Tools for Publishing in Multiple Formats?
Truist asks: "What are the best tools (windows or *nix) to use to publish a single source document in multiple formats, specifically plain text, multi-page HTML, and PDF? I'm trying to publish a (60-page+) NetBSD installation guide/documentary online, and I want plain text for easy download and 'less'-ability, HTML for easy browsing and search engine indexing, and PDF or Postscript for easy printing. It's currently a Word document (I know, I know - I'm happy to manually convert it to something else) with multiple styles, including regular text, lists, internal links, external (web url) links, code, and notes, and I'd like to preserve as much as possible of each in the final output. Some additional notes: there are no graphics, and I expect to update this document periodically, or to split it into parts and maintain the parts (think master document / subdocuments). It won't be updated too often, but if re-publishing could be scriptable, that would be fantastic."
Open Office can save to all of those formats. It isn't scriptable, but all those outputs are done easily enough. Has that been taken into consideration or am I off base on what you are looking for?
That's scary.
I actually worked on a ~500pg. documentation project with a couple of other developers a couple of years back, and after about six months of debate, they finally agreed to let me recode the thing from TeX to DocBook XML.
The conversion was a PITA, but once that was finished, we had about 40 source XML files which were independently version-controlled, some minor customizations to the standard DocBook XSLT stylesheets, and slick, easily-updated HTML, plain text, and PDF versions of the document being produced straight out of CVS by a cron job.
A nice benefit of the conversion was that we were actually able to add another few hundred pages of documentation that was automatically generated from grammar definitions and source code to the batch build, and they could be integrated into the style and distribution methods we worked out for the hand-generated docs.
Lyx is how I do what you're talking about. It's a WYSIWYM (What You See Is What You Mean) document processor, and it's great. I use it to write term papers, HOWTO documents, and lots of other stuff. You can export your document to many different formats, including HTML, PDF, plain text and Postscript. You should try it out, I really like it.
My blog
I've written some extensive docs in texinfo and moved it rather easily to pdf, html and plain text.

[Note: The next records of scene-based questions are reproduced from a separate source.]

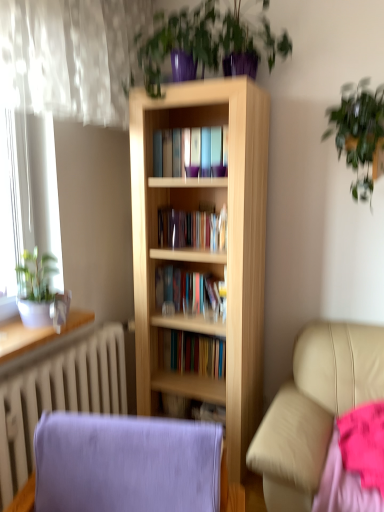
Question: From a real-world perspective, is light wood bookcase at center located higher than white glossy radiator at lower left?

Choices:
 (A) no
 (B) yes

Answer: (B)

Question: From a real-world perspective, is light wood bookcase at center located beneath white glossy radiator at lower left?

Choices:
 (A) no
 (B) yes

Answer: (A)

Question: Is light wood bookcase at center not close to white glossy radiator at lower left?

Choices:
 (A) yes
 (B) no

Answer: (B)

Question: Would you say white glossy radiator at lower left is part of light wood bookcase at center's contents?

Choices:
 (A) yes
 (B) no

Answer: (B)

Question: Considering the relative sizes of light wood bookcase at center and white glossy radiator at lower left in the image provided, is light wood bookcase at center thinner than white glossy radiator at lower left?

Choices:
 (A) yes
 (B) no

Answer: (B)

Question: Considering the positions of light wood bookcase at center and green leafy plant at upper right, the first houseplant positioned from the right, in the image, is light wood bookcase at center wider or thinner than green leafy plant at upper right, the first houseplant positioned from the right,?

Choices:
 (A) wide
 (B) thin

Answer: (A)

Question: Considering the positions of light wood bookcase at center and green leafy plant at upper right, the 2th houseplant ordered from the bottom, in the image, is light wood bookcase at center bigger or smaller than green leafy plant at upper right, the 2th houseplant ordered from the bottom,?

Choices:
 (A) big
 (B) small

Answer: (A)

Question: Considering their positions, is light wood bookcase at center located in front of or behind green leafy plant at upper right, the second houseplant from the top?

Choices:
 (A) behind
 (B) front

Answer: (A)

Question: Considering the positions of point (145, 375) and point (362, 116), is point (145, 375) closer or farther from the camera than point (362, 116)?

Choices:
 (A) farther
 (B) closer

Answer: (A)

Question: Is purple fabric rocking chair at lower left in front of or behind light wood bookcase at center in the image?

Choices:
 (A) behind
 (B) front

Answer: (B)

Question: Does point (99, 466) appear closer or farther from the camera than point (249, 340)?

Choices:
 (A) farther
 (B) closer

Answer: (B)

Question: Considering the positions of purple fabric rocking chair at lower left and light wood bookcase at center in the image, is purple fabric rocking chair at lower left bigger or smaller than light wood bookcase at center?

Choices:
 (A) big
 (B) small

Answer: (B)

Question: Looking at their shapes, would you say purple fabric rocking chair at lower left is wider or thinner than light wood bookcase at center?

Choices:
 (A) thin
 (B) wide

Answer: (B)

Question: Considering the positions of point (41, 472) and point (382, 497), is point (41, 472) closer or farther from the camera than point (382, 497)?

Choices:
 (A) closer
 (B) farther

Answer: (A)

Question: From the image's perspective, relative to pink fabric at lower right, is purple fabric rocking chair at lower left above or below?

Choices:
 (A) below
 (B) above

Answer: (A)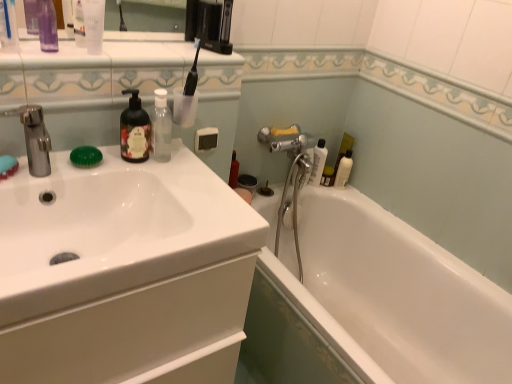
Locate an element on the screen. The height and width of the screenshot is (384, 512). free space in front of transparent plastic bottle at upper center, the 1th mouthwash when ordered from right to left is located at coordinates (157, 177).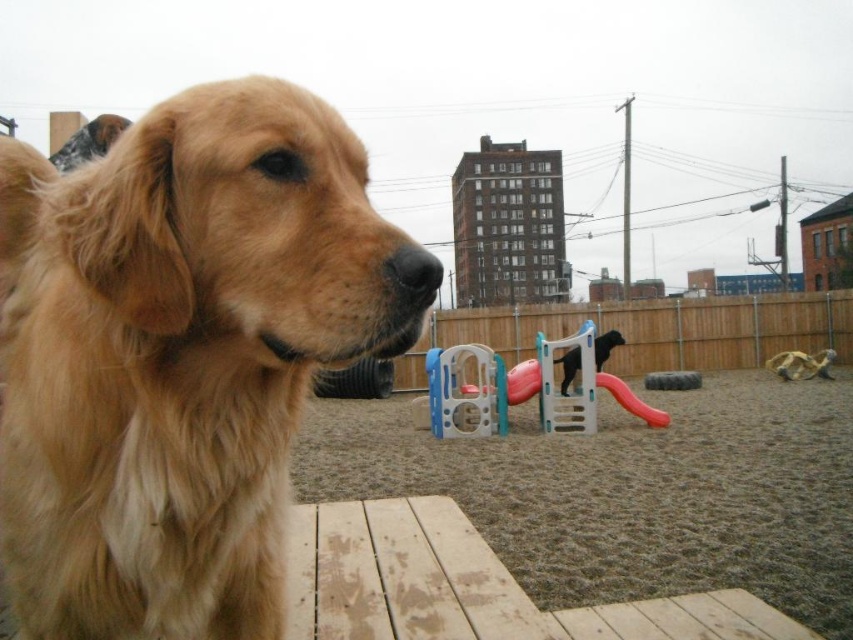
Which is below, golden fur dog at left or brown fur dog at upper left?

golden fur dog at left

Does point (279, 81) come closer to viewer compared to point (105, 141)?

Yes.

In order to click on golden fur dog at left in this screenshot , I will do `click(180, 355)`.

Locate an element on the screen. brown fur dog at upper left is located at coordinates (90, 141).

This screenshot has width=853, height=640. Identify the location of brown fur dog at upper left. (90, 141).

Image resolution: width=853 pixels, height=640 pixels. Find the location of `brown fur dog at upper left`. brown fur dog at upper left is located at coordinates (90, 141).

Is rubber rope toy at lower right further to camera compared to black rubber dog at center?

Yes, it is behind black rubber dog at center.

The height and width of the screenshot is (640, 853). What do you see at coordinates (801, 364) in the screenshot?
I see `rubber rope toy at lower right` at bounding box center [801, 364].

Between point (827, 353) and point (608, 342), which one is positioned in front?

Point (608, 342)

What are the coordinates of `rubber rope toy at lower right` in the screenshot? It's located at [x=801, y=364].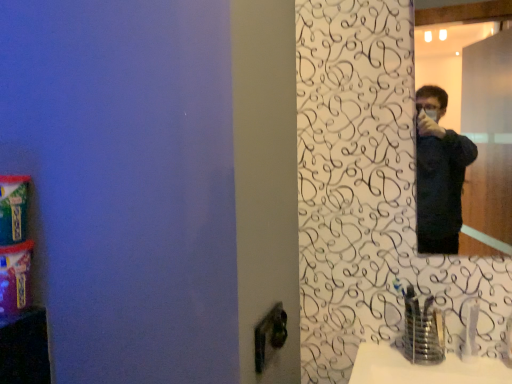
Question: From a real-world perspective, is white plastic faucet at lower right, which is the 1th faucet from right to left, beneath black matte mirror at upper right?

Choices:
 (A) yes
 (B) no

Answer: (A)

Question: Does white plastic faucet at lower right, which is the 1th faucet from right to left, lie behind black matte mirror at upper right?

Choices:
 (A) yes
 (B) no

Answer: (A)

Question: Considering the relative sizes of white plastic faucet at lower right, which is counted as the second faucet, starting from the left, and black matte mirror at upper right in the image provided, is white plastic faucet at lower right, which is counted as the second faucet, starting from the left, wider than black matte mirror at upper right?

Choices:
 (A) no
 (B) yes

Answer: (B)

Question: Does white plastic faucet at lower right, which is counted as the second faucet, starting from the left, have a lesser width compared to black matte mirror at upper right?

Choices:
 (A) yes
 (B) no

Answer: (B)

Question: From a real-world perspective, does white plastic faucet at lower right, which is counted as the second faucet, starting from the left, stand above black matte mirror at upper right?

Choices:
 (A) no
 (B) yes

Answer: (A)

Question: Considering the relative sizes of white plastic faucet at lower right, which is the 1th faucet from right to left, and black matte mirror at upper right in the image provided, is white plastic faucet at lower right, which is the 1th faucet from right to left, shorter than black matte mirror at upper right?

Choices:
 (A) yes
 (B) no

Answer: (A)

Question: Could you tell me if black matte mirror at upper right is facing white plastic faucet at lower right, which is counted as the second faucet, starting from the left?

Choices:
 (A) yes
 (B) no

Answer: (B)

Question: Are black matte mirror at upper right and white plastic faucet at lower right, which is counted as the second faucet, starting from the left, making contact?

Choices:
 (A) yes
 (B) no

Answer: (B)

Question: Considering the relative sizes of black matte mirror at upper right and white plastic faucet at lower right, which is the 1th faucet from right to left, in the image provided, is black matte mirror at upper right shorter than white plastic faucet at lower right, which is the 1th faucet from right to left,?

Choices:
 (A) no
 (B) yes

Answer: (A)

Question: Does black matte mirror at upper right lie in front of white plastic faucet at lower right, which is the 1th faucet from right to left?

Choices:
 (A) yes
 (B) no

Answer: (A)

Question: Does black matte mirror at upper right have a larger size compared to white plastic faucet at lower right, which is counted as the second faucet, starting from the left?

Choices:
 (A) no
 (B) yes

Answer: (B)

Question: Does black matte mirror at upper right have a lesser width compared to white plastic faucet at lower right, which is counted as the second faucet, starting from the left?

Choices:
 (A) no
 (B) yes

Answer: (B)

Question: Is the surface of white plastic faucet at lower right, which is counted as the second faucet, starting from the left, in direct contact with satin nickel faucet at lower right, the second faucet positioned from the right?

Choices:
 (A) no
 (B) yes

Answer: (B)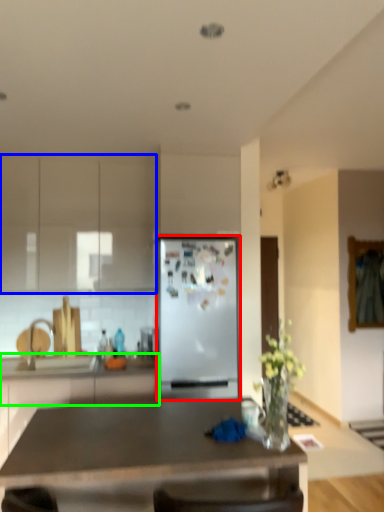
Question: Considering the real-world distances, which object is closest to refrigerator (highlighted by a red box)? cabinetry (highlighted by a blue box) or counter top (highlighted by a green box).

Choices:
 (A) cabinetry
 (B) counter top

Answer: (B)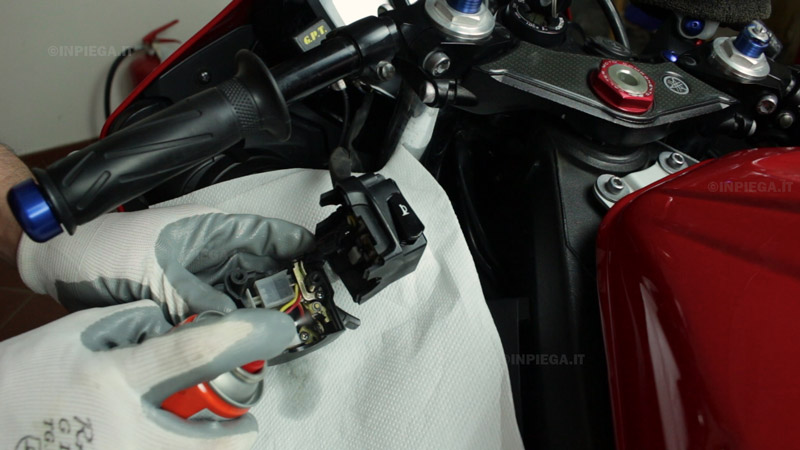
This screenshot has height=450, width=800. Find the location of `wall`. wall is located at coordinates point(50,120).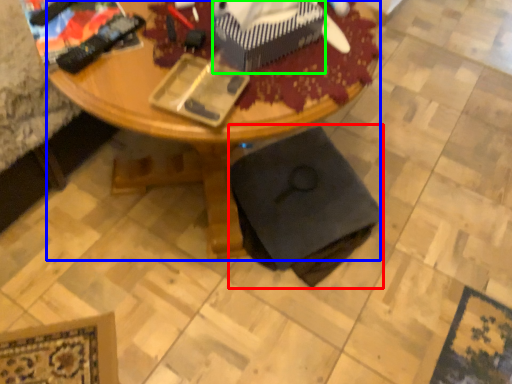
Question: Estimate the real-world distances between objects in this image. Which object is closer to swivel chair (highlighted by a red box), desk (highlighted by a blue box) or box (highlighted by a green box)?

Choices:
 (A) desk
 (B) box

Answer: (A)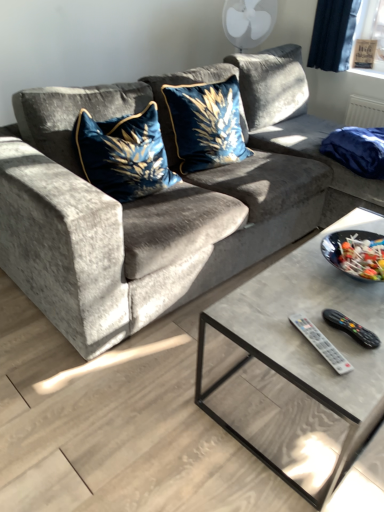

I've tried doing the same for docbook and it plain sucked. While the DocBook format itself is nice, the tools for transforming are too complex (for me?), esp. if you want to customize conversion to HTML or PDF. This definitely goes for DocBook/SGML, and by what I've seen so far DocBook/XML too to some extend.
Thus I'd rather say "texinfo", at least unless someone comes up with a foolproofed suite of tools for DocBook->PDF+HTML.
My $0.02.
- Hubert
I've seen some posts here on XML, but most seem misleading. I've found that the most expressive and most flexible format is manual XML -- as in, your own dialect.
That is, you define your own tags, and define what they mean. Then you create stylesheets to convert them to other things. Because the original XML contains your intention, not the eventual formatting, it makes it easy to convert, or to make broad, sweeping changes to presentation (as presentation is detached from content).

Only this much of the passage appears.